Unfortunately, one of his housemates – an ideologue of course – decided to take her frustrations out on me, at which point my iconoclastic nature reared its ugly (or beautiful) head. Will I ever learn anything about losing? Apparently i’m entitled and have no respect for their space because I spilt some coolant. She didn’t bother to ask whether I cleaned it up or not, which in fact I did immediately. But it wasn’t about that. It was about being an (insert ideological second class identity here). So now I may be banned forever from the house. My crime, as far as I can tell, was that I talked back to her instead of letting her emotionally urinate in my face. Yay, social justice! It’s changing the world!

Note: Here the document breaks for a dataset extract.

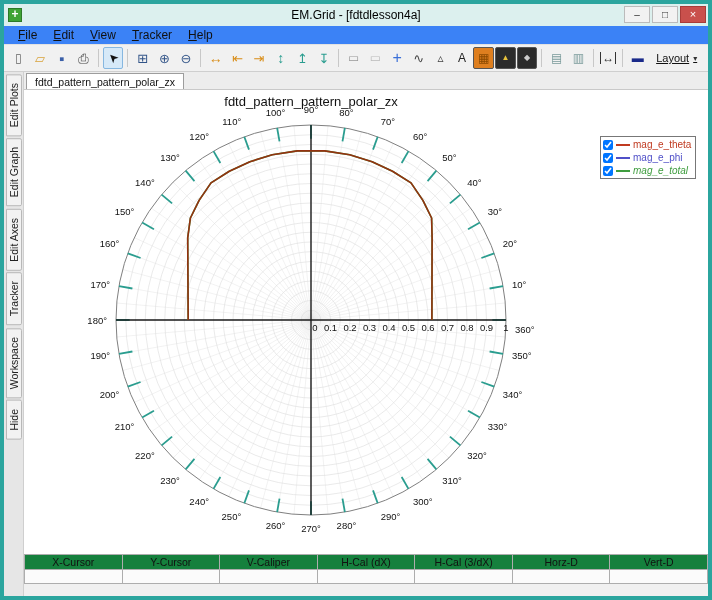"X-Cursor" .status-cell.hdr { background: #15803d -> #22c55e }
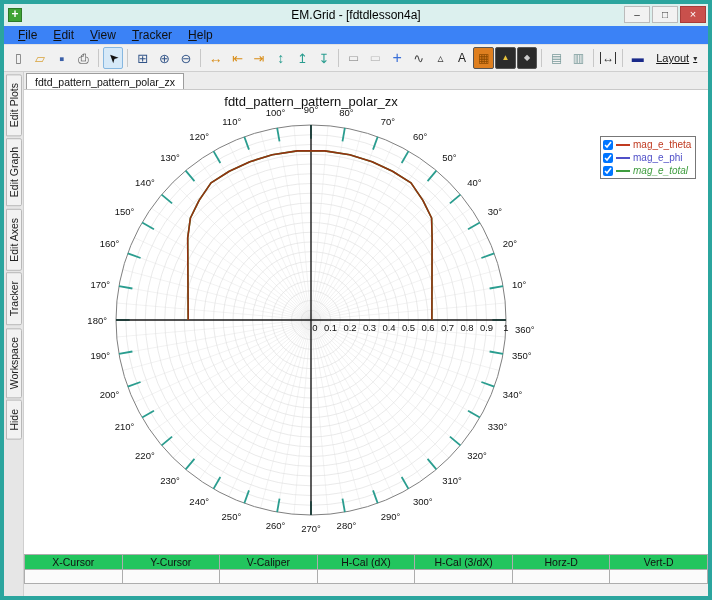"H-Cal (3/dX)" div.status-cell { text: 3/dX -> 9/dX }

Of course, Skills and his partners brand of social justice and activism is changing the world, but it seems there are just as many ass-wipes on that “side” of things as on any other (hey everybody with agendas, maybe there aren’t “sides”, maybe there’s just cause and effect. i’m just spit-balling here, but give it a think please, for fuckssake). So, I wonder, what can I do better when confronted with the ideological excesses and power-mongering ass-facery of fundamentalist “true-believers” in the future? Blowing my brains out seems a little excessive; I guess i’ll keep tinkering away at systematic understanding, while continuing to undermine my own obsessive need to be understood and treated with some fucking dignity. Not a very good start I know, given my language, but my own obsession is bound to go away at some point. Isn’t it?

Maybe i’ll just bring back some canebrakes and some warblers and that’ll be enough. Canes and birds rustling with the wind don’t care a penny whether I believe like they do. They just want a little room to sway.

---- Am i a student, steward, and dependent of primarily human made systems, and conceptual structures? Or am i a student, steward, and dependent of the immediate lifeworld of which i’m a part? Which are you?----

Sort:  

You remind me of an episode in the 'Big Bang Theory' where Penny had a spat with the attractive new girl who had just moved in upstairs. If its any help, money was invented to replace the obligation system, always pay your way and let others pay you.

Did it replace obligation, or feelings of gratitude? I think i'd rather be paid in solidarity, though i recognize the big world running on interest-barring-debt based currency and getting out of that bind is somewhat difficult.

Eric Frank Russell wrote a short SF story about a society that was based on obligation that satirised that concept, sorry I forget the title. In Japan 'obligation' is called Giri, another four letter word, and it controls many aspects of Japanese behaviour. Giri may also be translated as duty or burden of obligation which you suggest you suffer from.

No, no. I don't suffer from the "burden of obligation", I suffer from it's lack seen from a different lens than "burden". Don't you? Every concept get's corrupted eventually. I'll check out that story, though i'm attempting to tip the other side of the "either-or" pendulum in favor of... huh, what can i call it? Human fellow-feeling maybe.

I lack social skills and look at everything with cold logic. I am struggling but I seem to sense that you don't feel appreciated at times.

Well, yes, but this piece is not a bid for sympathy. Nor is it about not feeling appreciated. It's about losing (or never having had) a sense of tribe, and what that's done to people, and about reclaiming it and what causes it to go. Cold logic might be what's needed, but even more than that, what's needed is to observe and feel separation and closeness, and their causes.

I almost expect you to ask 'who am I?'. Some New Australians seem to feel marginalised in the same way and ask that question.
I dont have that problem as I was educated in a boys grammar school and then joined the armed forces, I have always had a tribe.